Luis Suarez, one of the league’s outstanding strikers and Liverpool’s talisman, was described rather aptly by Spurs boss Villas-Boas as a creator of riots, but at White Hart Lane the Uruguayan delivered more of a sit-in protest than the balaclava-wearing, flare-wielding, window-smashing pandemonium that Liverpool required.

The former Ajax forward had one of the worst goals to shots ratios in the league last year (8.6%) and though he leads the division’s scoring charts this season, his chance conversion rate has increased by just 4.4% (by way of comparison, Papiss Cisse boasted a goal to shots rate of 33.3% last term).

Suarez, like Liverpool as a whole, lack composure in front of goal and desperately require a wide player of Bale’s ilk who can contribute goals from the flank.
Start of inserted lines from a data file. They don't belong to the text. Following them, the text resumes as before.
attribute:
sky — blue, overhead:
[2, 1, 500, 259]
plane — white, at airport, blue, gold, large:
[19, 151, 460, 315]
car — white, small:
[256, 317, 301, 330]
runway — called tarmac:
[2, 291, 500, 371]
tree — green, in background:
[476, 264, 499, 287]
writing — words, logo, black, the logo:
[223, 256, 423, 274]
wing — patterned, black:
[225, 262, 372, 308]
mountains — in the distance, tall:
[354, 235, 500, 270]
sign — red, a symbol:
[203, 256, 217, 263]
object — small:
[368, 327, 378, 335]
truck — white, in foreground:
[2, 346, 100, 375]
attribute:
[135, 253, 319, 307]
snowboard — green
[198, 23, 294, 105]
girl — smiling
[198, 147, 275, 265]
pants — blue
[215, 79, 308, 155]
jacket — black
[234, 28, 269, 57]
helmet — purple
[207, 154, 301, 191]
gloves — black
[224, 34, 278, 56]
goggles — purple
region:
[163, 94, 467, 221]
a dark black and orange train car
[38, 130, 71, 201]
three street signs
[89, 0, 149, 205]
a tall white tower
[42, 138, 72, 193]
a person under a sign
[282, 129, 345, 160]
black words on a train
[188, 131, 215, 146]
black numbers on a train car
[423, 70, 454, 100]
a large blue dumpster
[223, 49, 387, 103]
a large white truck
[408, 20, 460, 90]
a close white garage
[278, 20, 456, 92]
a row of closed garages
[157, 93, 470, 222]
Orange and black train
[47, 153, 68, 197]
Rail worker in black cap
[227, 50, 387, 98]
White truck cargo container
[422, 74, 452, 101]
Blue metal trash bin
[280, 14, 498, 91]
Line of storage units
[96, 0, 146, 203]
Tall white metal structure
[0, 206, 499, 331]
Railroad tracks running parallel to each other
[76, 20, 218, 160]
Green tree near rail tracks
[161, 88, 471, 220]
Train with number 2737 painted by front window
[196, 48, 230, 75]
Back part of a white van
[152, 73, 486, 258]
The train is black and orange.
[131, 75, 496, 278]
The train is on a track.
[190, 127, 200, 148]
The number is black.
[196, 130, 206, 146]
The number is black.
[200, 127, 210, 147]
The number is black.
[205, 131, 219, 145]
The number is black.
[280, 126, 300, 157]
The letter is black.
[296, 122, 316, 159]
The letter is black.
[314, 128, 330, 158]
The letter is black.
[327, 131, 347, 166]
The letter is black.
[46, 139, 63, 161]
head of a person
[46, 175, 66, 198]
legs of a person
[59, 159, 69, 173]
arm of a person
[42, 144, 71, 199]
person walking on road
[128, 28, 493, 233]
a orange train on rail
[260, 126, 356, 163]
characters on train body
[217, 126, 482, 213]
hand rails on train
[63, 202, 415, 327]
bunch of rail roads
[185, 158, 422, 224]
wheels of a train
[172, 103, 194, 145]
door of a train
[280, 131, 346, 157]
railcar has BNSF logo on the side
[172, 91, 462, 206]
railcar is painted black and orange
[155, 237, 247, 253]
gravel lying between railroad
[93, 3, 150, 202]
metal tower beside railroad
Raheem Sterling has shown outstanding promise, but isn’t yet a consistent threat or a reliable source of goals, while Rodgers has deployed a full-back, Jose Enrique, on the opposite wing.

The Reds’ Northern Irish manager could take a leaf out of his successor at Swansea Michael Laudrup’s book, who has evolved (though Rodgers might argue regressed) the Welsh side’s play, making them more direct, more attack-minded, and removing the negative possession Rodgers is so fond of.

While the Liverpool boss fascinates, obsesses even, over Liverpool’s ball retention at the expense of a more direct assault on goal and, importantly, three points, Villas-Boas has taken a more pragmatic approach, tailoring his side to suit their greatest weapon: Gareth Bale. Now the biggest task facing Spurs is holding onto him.